** start Selected passage **

Who qualifies for a home loan in Nigeria

Requirements vary by product, but lenders converge on a common core:

  • Citizenship and age: Nigerian, with the loan structured so repayment ends by the retirement age of about 60, which caps the tenure by your age.
  • Verifiable income: monthly repayment is generally capped near one-third of income under the NHF norm, and up to about 40% on some commercial products.
  • NHF loans: at least six months of NHF contributions (2.5% of basic salary), no prior NHF default, and application through an accredited Primary Mortgage Bank, never directly to FMBN.
  • An equity contribution: NHF is tiered (0% up to N5m, then 10-30%), MREIF from 10%, commercial banks typically 20-50%, and Diaspora NHF 30%.
  • A clean, registered title: a Certificate of Occupancy or registered Deed of Assignment with Governor's Consent, free of encumbrances. A defective title is the most common reason for rejection.
  • Documentation: salaried applicants usually need 6-12 months of bank statements and an employer letter; the self-employed need 2-3 years of business history, audited accounts, CAC registration and tax clearance.

How a mortgage application works, step by step

  1. Find and verify the property: inspect it and run title due diligence at the state Land Registry to confirm ownership and check for encumbrances.
  2. Get pre-qualified: the lender assesses your age and net income against the affordability rule that repayment stays near a third of income.
  3. Apply with documents: submit ID, bank statements, employer or business records, the property offer letter and title documents to an accredited PMB or bank.
  4. Verification and valuation: the lender runs a credit-bureau check and appraises the property.
  5. Offer letter: review and accept the lender's offer within its response window.
  6. Pay your equity: contribute the required down payment into the transaction.
  7. Perfect the mortgage: obtain Governor's Consent, then stamp and register the mortgage at the Land Registry.
  8. Disbursement: the lender pays the seller or developer, and repayment begins.

Costs and challenges to plan for

  • Closing costs: total upfront costs typically run 8-15% of the price (as low as ~4% with a clean title), on top of your deposit. On a N50m home that is roughly N4-7.5m.
  • Government perfection fees: in Lagos these total around 3% of assessed value (Governor's Consent ~1.5%, plus capital gains tax, stamp duty and registration).
  • Professional fees: a conveyancing lawyer (~0.5-1.5%), valuation (~0.25-1%) and agency commission (commonly 5-10%).
  • High rates and inflation: commercial rates near or above 20%, combined with double-digit inflation and high price-to-income ratios, price most middle-income households out.
  • Title bottlenecks: with over 97% of land untitled, few properties qualify as collateral, and land alone cannot be mortgaged, only a completed or under-construction house.
  • Slow perfection: Governor's Consent typically takes 3-4 months and can stretch to a year in some states.
  • Off-plan risk: construction delays, developer insolvency, defective title and asymmetric penalty clauses that punish a late buyer but not a late developer.

How to choose the right option for you

  • Employed NHF contributor on a budget: prioritise the NHF mortgage at 6%, or FMBN Rent-to-Own at ~7% if you cannot raise a deposit.
  • Salaried, no NHF membership: consider MREIF at 9.75% through a partner bank, mindful of the salary-domiciliation and minimum-income conditions.

** end Selected passage **
** start Provided material **

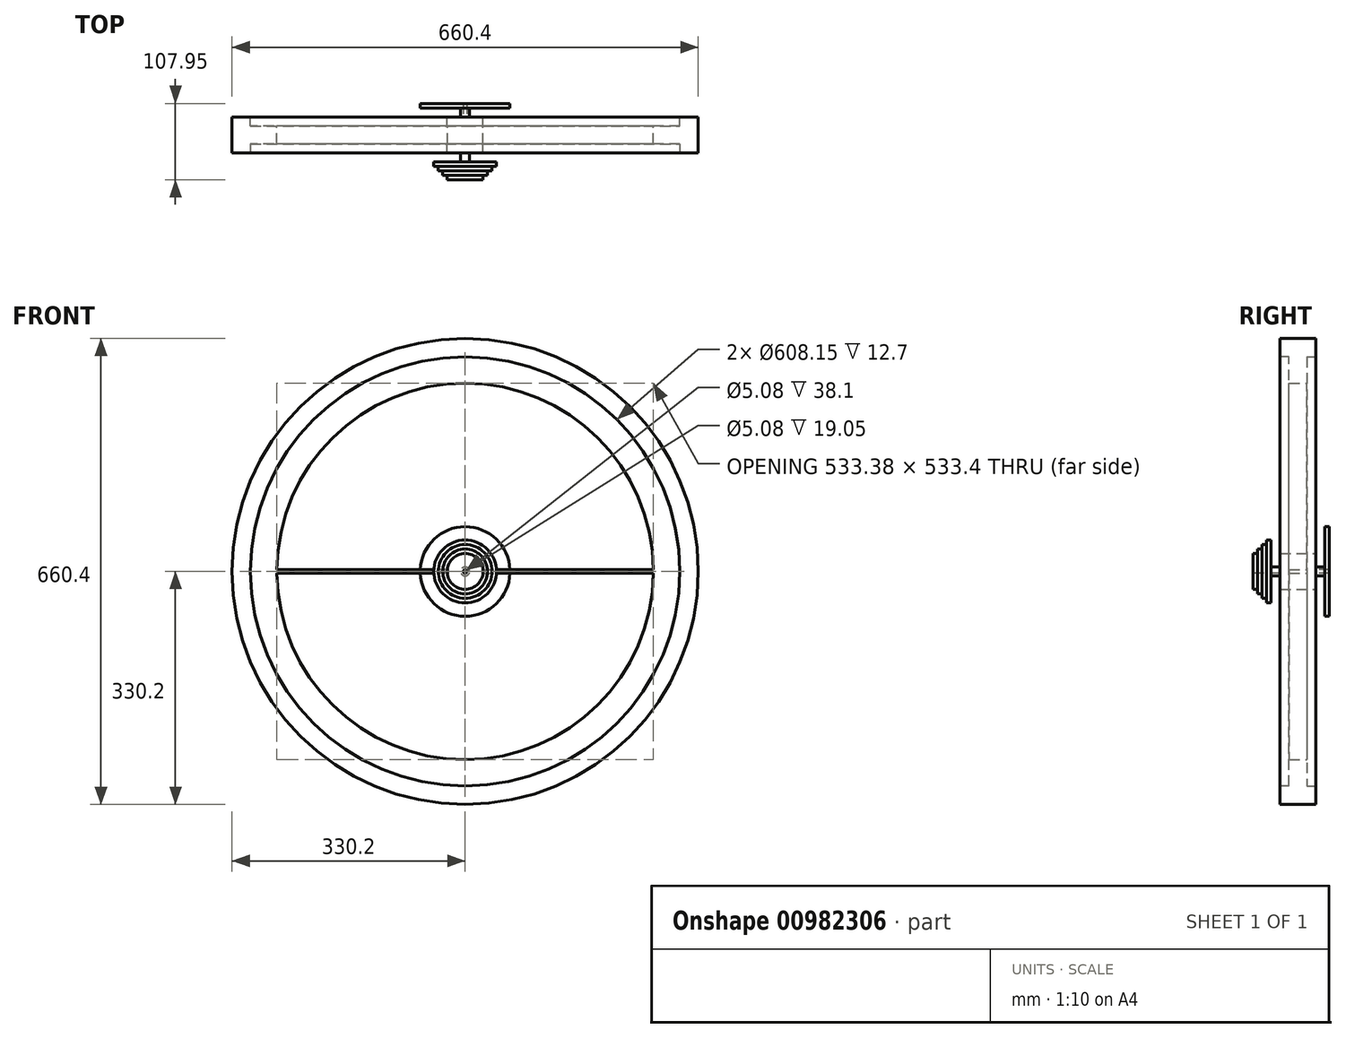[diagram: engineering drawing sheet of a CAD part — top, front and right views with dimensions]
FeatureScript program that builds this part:
annotation { "Feature Type Name" : "Feature", "Feature Type Description" : "" }
export const myFeature = defineFeature(function(context is Context, id is Id, definition is map)
    precondition{}
    {
        {
            var Q0;
            Q0=qCreatedBy(makeId("Front.planeOp"),FACE);
            var sketch = newSketch(context, id + "F0", { "sketchPlane" : qUnion([Q0])});
            skCircle(sketch, "E0", {"center": v(0, 0) * mm, "radius": 330.2 * mm});
            skCircle(sketch, "E1", {"center": v(0, 0) * mm, "radius": 266.7 * mm});
            skSolve(sketch);
        }
        {
            var Q0;
            Q0=makeQuery(id+"F0.imprint","IMPRINT",FACE,{"disambiguationData":[TD([[makeQuery(id+"F0.imprint","IMPRINT",EDGE,{"derivedFrom":sQuery(id+"F0.wireOp",EDGE,"E0")}),1.0]])]});
            extrude(context, id + "F1", {"entities" : qUnion([Q0]), "depth" : 25.4 * mm, "offsetDistance" : 25.4 * mm, "hasSecondDirection" : true, "secondDirectionOppositeDirection" : true, "secondDirectionDepth" : 25.4 * mm});
        }
        {
            var Q0;
            Q0=makeQuery(id+"F1.opExtrude","CAP_FACE",FACE,{"disambiguationData":[OSD([sQuery(id+"F0.wireOp",EDGE,"E0"),sQuery(id+"F0.wireOp",EDGE,"E1")])],"isStart":false});
            cPlane(context, id + "F2", {"entities" : qUnion([Q0]), "cplaneType" : CPlaneType.OFFSET, "offset" : 12.7 * mm, "width" : 152.4 * mm, "height" : 152.4 * mm});
        }
        {
            var Q0;
            Q0=qCreatedBy(id+"F2.planeOp",FACE);
            var sketch = newSketch(context, id + "F3", { "sketchPlane" : qUnion([Q0])});
            skPoint(sketch, "E2.0", {"position": v(0, 0) * mm});
            skCircle(sketch, "E3", {"center": v(0, 0) * mm, "radius": 44.45 * mm});
            skCircle(sketch, "E4", {"center": v(0, 0) * mm, "radius": 38.1 * mm});
            skCircle(sketch, "E5", {"center": v(0, 0) * mm, "radius": 31.75 * mm});
            skCircle(sketch, "E6", {"center": v(0, 0) * mm, "radius": 25.4 * mm});
            skCircle(sketch, "E7", {"center": v(0, 0) * mm, "radius": 19.05 * mm});
            skCircle(sketch, "E8", {"center": v(0, 0) * mm, "radius": 6.35 * mm});
            skSolve(sketch);
        }
        {
            var Q0;
            Q0=makeQuery(id+"F3.imprint","IMPRINT",FACE,{"disambiguationData":[TD([[makeQuery(id+"F3.imprint","IMPRINT",EDGE,{"derivedFrom":sQuery(id+"F3.wireOp",EDGE,"E3")}),1.0]])]});
            extrude(context, id + "F4", {"entities" : qUnion([Q0]), "depth" : 6.35 * mm, "offsetDistance" : 25.4 * mm});
        }
        {
            var Q0;
            Q0=makeQuery(id+"F3.imprint","IMPRINT",FACE,{"disambiguationData":[TD([[makeQuery(id+"F3.imprint","IMPRINT",EDGE,{"derivedFrom":sQuery(id+"F3.wireOp",EDGE,"E4")}),1.0]])]});
            extrude(context, id + "F5", {"entities" : qUnion([Q0]), "operationType" : NewBodyOperationType.ADD, "depth" : 12.7 * mm, "offsetDistance" : 25.4 * mm});
        }
        {
            var Q0;
            Q0=makeQuery(id+"F3.imprint","IMPRINT",FACE,{"disambiguationData":[TD([[makeQuery(id+"F3.imprint","IMPRINT",EDGE,{"derivedFrom":sQuery(id+"F3.wireOp",EDGE,"E5")}),1.0]])]});
            extrude(context, id + "F6", {"entities" : qUnion([Q0]), "operationType" : NewBodyOperationType.ADD, "depth" : 19.05 * mm, "offsetDistance" : 25.4 * mm});
        }
        {
            var Q0;
            Q0=makeQuery(id+"F3.imprint","IMPRINT",FACE,{"disambiguationData":[TD([[makeQuery(id+"F3.imprint","IMPRINT",EDGE,{"derivedFrom":sQuery(id+"F3.wireOp",EDGE,"E6")}),1.0]])]});
            extrude(context, id + "F7", {"entities" : qUnion([Q0]), "operationType" : NewBodyOperationType.ADD, "depth" : 25.4 * mm, "offsetDistance" : 25.4 * mm});
        }
        {
            var Q0;
            Q0=makeQuery(id+"F1.opExtrude","CAP_FACE",FACE,{"disambiguationData":[OSD([sQuery(id+"F0.wireOp",EDGE,"E0"),sQuery(id+"F0.wireOp",EDGE,"E1")])],"isStart":true});
            cPlane(context, id + "F8", {"entities" : qUnion([Q0]), "cplaneType" : CPlaneType.OFFSET, "offset" : 12.7 * mm, "width" : 152.4 * mm, "height" : 152.4 * mm});
        }
        {
            var Q0;
            Q0=qCreatedBy(id+"F8.planeOp",FACE);
            var sketch = newSketch(context, id + "F9", { "sketchPlane" : qUnion([Q0])});
            skPoint(sketch, "E9.0", {"position": v(0, 0) * mm});
            skCircle(sketch, "E10", {"center": v(0, 0) * mm, "radius": 63.5 * mm});
            skSolve(sketch);
        }
        {
            var Q0;
            Q0=makeQuery(id+"F9.imprint","IMPRINT",FACE,{"disambiguationData":[TD([[makeQuery(id+"F9.imprint","IMPRINT",EDGE,{"derivedFrom":sQuery(id+"F9.wireOp",EDGE,"E10")}),1.0]])]});
            extrude(context, id + "F10", {"entities" : qUnion([Q0]), "depth" : 6.35 * mm, "offsetDistance" : 25.4 * mm});
        }
        {
            var Q0;
            Q0=makeQuery(id+"F3.imprint","IMPRINT",FACE,{"disambiguationData":[TD([[makeQuery(id+"F3.imprint","IMPRINT",EDGE,{"derivedFrom":sQuery(id+"F3.wireOp",EDGE,"E8")}),1.0]])]});
            extrude(context, id + "F11", {"entities" : qUnion([Q0]), "operationType" : NewBodyOperationType.ADD, "depth" : 25.4 * mm, "offsetDistance" : 25.4 * mm, "hasSecondDirection" : true, "secondDirectionOppositeDirection" : true, "secondDirectionDepth" : 76.2 * mm});
        }
        {
            var Q0;
            Q0=makeQuery(id+"F7.opExtrude","CAP_FACE",FACE,{"disambiguationData":[OSD([sQuery(id+"F3.wireOp",EDGE,"E6"),sQuery(id+"F3.wireOp",EDGE,"E7")])],"isStart":false});
            var sketch = newSketch(context, id + "F12", { "sketchPlane" : qUnion([Q0])});
            skCircle(sketch, "E11", {"center": v(0, 0) * mm, "radius": 20.6 * mm});
            skCircle(sketch, "E12", {"center": v(0, 0) * mm, "radius": 2.54 * mm});
            skSolve(sketch);
        }
        {
            var Q0;
            Q0=makeQuery(id+"F12.imprint","IMPRINT",FACE,{"disambiguationData":[TD([[makeQuery(id+"F12.imprint","IMPRINT",EDGE,{"derivedFrom":makeQuery(id+"F7.opExtrude","CAP_EDGE",EDGE,{"disambiguationData":[OSD([sQuery(id+"F3.wireOp",EDGE,"E7")])],"isStart":false})}),1.0]])]});
            extrude(context, id + "F13", {"entities" : qUnion([Q0]), "operationType" : NewBodyOperationType.ADD, "oppositeDirection" : true, "depth" : 25.4 * mm, "offsetDistance" : 25.4 * mm});
        }
        {
            var Q0;
            Q0=makeQuery(id+"F12.imprint","IMPRINT",FACE,{"disambiguationData":[TD([[makeQuery(id+"F12.imprint","IMPRINT",EDGE,{"derivedFrom":sQuery(id+"F12.wireOp",EDGE,"E12")}),1.0]])]});
            extrude(context, id + "F14", {"entities" : qUnion([Q0]), "operationType" : NewBodyOperationType.REMOVE, "endBound" : BoundingType.THROUGH_ALL, "oppositeDirection" : true, "depth" : 25.4 * mm, "offsetDistance" : 25.4 * mm});
        }
        {
            var Q0;
            Q0=qCreatedBy(makeId("Front.planeOp"),FACE);
            var sketch = newSketch(context, id + "F15", { "sketchPlane" : qUnion([Q0])});
            skPoint(sketch, "E13.0", {"position": v(0, 0) * mm});
            skCircle(sketch, "E13.1", {"center": v(0, 0) * mm, "radius": 2.54 * mm});
            skCircle(sketch, "E14", {"center": v(0, 0) * mm, "radius": 6.35 * mm});
            skLineSegment(sketch, "E15.bottom", {"start": v(0, 2.54) * mm, "end": v(304.8, 2.54) * mm});
            skLineSegment(sketch, "E15.top", {"start": v(0, -2.54) * mm, "end": v(304.8, -2.54) * mm});
            skLineSegment(sketch, "E15.left", {"start": v(0, 2.54) * mm, "end": v(0, -2.54) * mm});
            skLineSegment(sketch, "E15.right", {"start": v(304.8, 2.54) * mm, "end": v(304.8, -2.54) * mm});
            skLineSegment(sketch, "E16.bottom", {"start": v(0, 2.54) * mm, "end": v(-304.8, 2.54) * mm});
            skLineSegment(sketch, "E16.top", {"start": v(0, -2.54) * mm, "end": v(-304.8, -2.54) * mm});
            skLineSegment(sketch, "E16.right", {"start": v(-304.8, 2.54) * mm, "end": v(-304.8, -2.54) * mm});
            skSolve(sketch);
        }
        {
            var Q0;
            {var subQ5=sQuery(id+"F15.wireOp",EDGE,"E15.right");Q0=makeQuery(id+"F15.imprint","IMPRINT",FACE,{"disambiguationData":[TD([[makeQuery(id+"F15.imprint","IMPRINT",EDGE,{"derivedFrom":subQ5}),-1.0]])]});}
            var Q1;
            {var subQ5=sQuery(id+"F15.wireOp",EDGE,"E16.right");Q1=makeQuery(id+"F15.imprint","IMPRINT",FACE,{"disambiguationData":[TD([[makeQuery(id+"F15.imprint","IMPRINT",EDGE,{"derivedFrom":subQ5}),1.0]])]});}
            extrude(context, id + "F16", {"entities" : qUnion([Q0, Q1]), "operationType" : NewBodyOperationType.ADD, "depth" : 12.7 * mm, "offsetDistance" : 25.4 * mm, "hasSecondDirection" : true, "secondDirectionOppositeDirection" : true, "secondDirectionDepth" : 12.7 * mm});
        }
        {
            var Q0;
            Q0=makeQuery(id+"F12.imprint","IMPRINT",FACE,{"disambiguationData":[TD([[makeQuery(id+"F12.imprint","IMPRINT",EDGE,{"derivedFrom":sQuery(id+"F12.wireOp",EDGE,"E12")}),1.0]])]});
            extrude(context, id + "F17", {"entities" : qUnion([Q0]), "operationType" : NewBodyOperationType.REMOVE, "endBound" : BoundingType.THROUGH_ALL, "oppositeDirection" : true, "depth" : 25.4 * mm, "offsetDistance" : 25.4 * mm});
        }
        {
            var Q0;
            Q0=qCreatedBy(makeId("Front.planeOp"),FACE);
            var sketch = newSketch(context, id + "F18", { "sketchPlane" : qUnion([Q0])});
            skPoint(sketch, "E17.0", {"position": v(0, 0) * mm});
            skCircle(sketch, "E18", {"center": v(0, 0) * mm, "radius": 25.4 * mm});
            skSolve(sketch);
        }
        {
            var Q0;
            Q0=makeQuery(id+"F18.imprint","IMPRINT",FACE,{"disambiguationData":[TD([[makeQuery(id+"F18.imprint","IMPRINT",EDGE,{"derivedFrom":sQuery(id+"F18.wireOp",EDGE,"E18")}),1.0]])]});
            extrude(context, id + "F19", {"entities" : qUnion([Q0]), "operationType" : NewBodyOperationType.ADD, "depth" : 25.4 * mm, "offsetDistance" : 25.4 * mm, "hasSecondDirection" : true, "secondDirectionOppositeDirection" : true, "secondDirectionDepth" : 25.4 * mm});
        }
        {
            var Q0;
            Q0=makeQuery(id+"F1.opExtrude","CAP_FACE",FACE,{"disambiguationData":[OSD([sQuery(id+"F0.wireOp",EDGE,"E0"),sQuery(id+"F0.wireOp",EDGE,"E1")])],"isStart":false});
            var sketch = newSketch(context, id + "F20", { "sketchPlane" : qUnion([Q0])});
            skPoint(sketch, "E19.0", {"position": v(0, 0) * mm});
            skCircle(sketch, "E20", {"center": v(0, 0) * mm, "radius": 304.08 * mm});
            skSolve(sketch);
        }
        {
            var Q0;
            Q0=makeQuery(id+"F20.imprint","IMPRINT",FACE,{"disambiguationData":[TD([[makeQuery(id+"F20.imprint","IMPRINT",EDGE,{"derivedFrom":sQuery(id+"F20.wireOp",EDGE,"E20")}),1.0]])]});
            extrude(context, id + "F21", {"entities" : qUnion([Q0]), "operationType" : NewBodyOperationType.REMOVE, "oppositeDirection" : true, "depth" : 12.7 * mm, "offsetDistance" : 25.4 * mm});
        }
        {
            var Q0;
            Q0=makeQuery(id+"F1.opExtrude","CAP_FACE",FACE,{"disambiguationData":[OSD([sQuery(id+"F0.wireOp",EDGE,"E0"),sQuery(id+"F0.wireOp",EDGE,"E1")])],"isStart":true});
            var sketch = newSketch(context, id + "F22", { "sketchPlane" : qUnion([Q0])});
            skPoint(sketch, "E21.0", {"position": v(0, 0) * mm});
            skCircle(sketch, "E22", {"center": v(0, 0) * mm, "radius": 304.08 * mm});
            skSolve(sketch);
        }
        {
            var Q0;
            Q0=makeQuery(id+"F22.imprint","IMPRINT",FACE,{"disambiguationData":[TD([[makeQuery(id+"F22.imprint","IMPRINT",EDGE,{"derivedFrom":sQuery(id+"F22.wireOp",EDGE,"E22")}),1.0]])]});
            extrude(context, id + "F23", {"entities" : qUnion([Q0]), "operationType" : NewBodyOperationType.REMOVE, "oppositeDirection" : true, "depth" : 12.7 * mm, "offsetDistance" : 25.4 * mm});
        }
    });
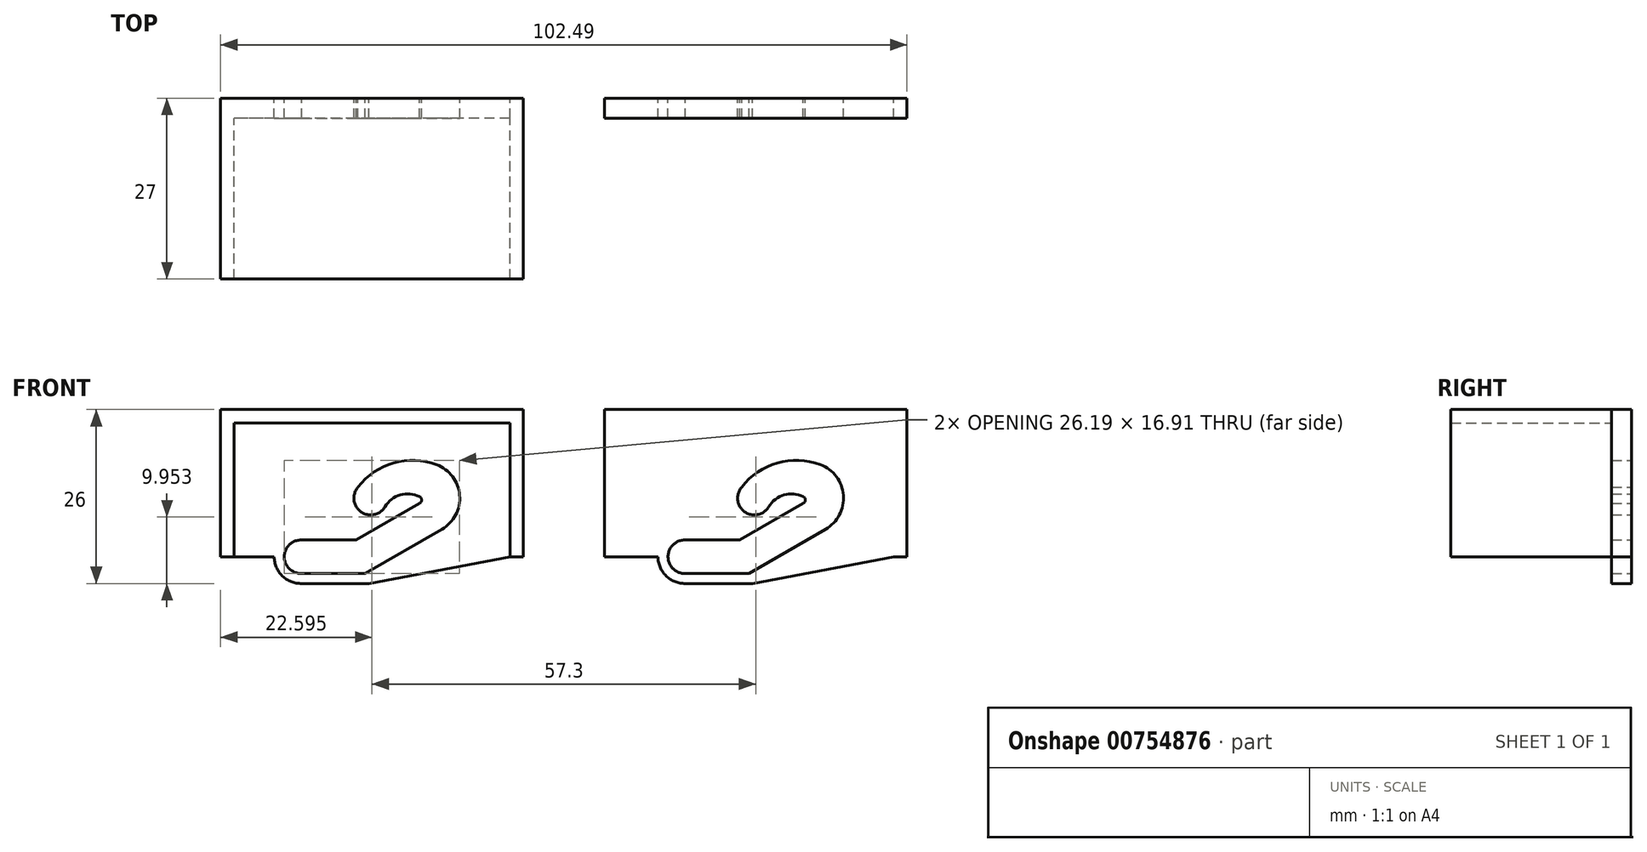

** end Provided material **

> _Work required_:
Using the passage on home loans in Nigeria, state whether each statement agrees with it, answering yes or no and quoting the words that decide it: (a) NHF loan applications may be submitted directly to FMBN. (b) Governor's Consent usually takes three to four months. (c) A plot of land by itself can serve as mortgage collateral. The data plays no part in these tasks.

> _Finished task_:
(a) No: "application through an accredited Primary Mortgage Bank, never directly to FMBN."
(b) Yes: "Governor's Consent typically takes 3-4 months and can stretch to a year in some states."
(c) No: "land alone cannot be mortgaged, only a completed or under-construction house."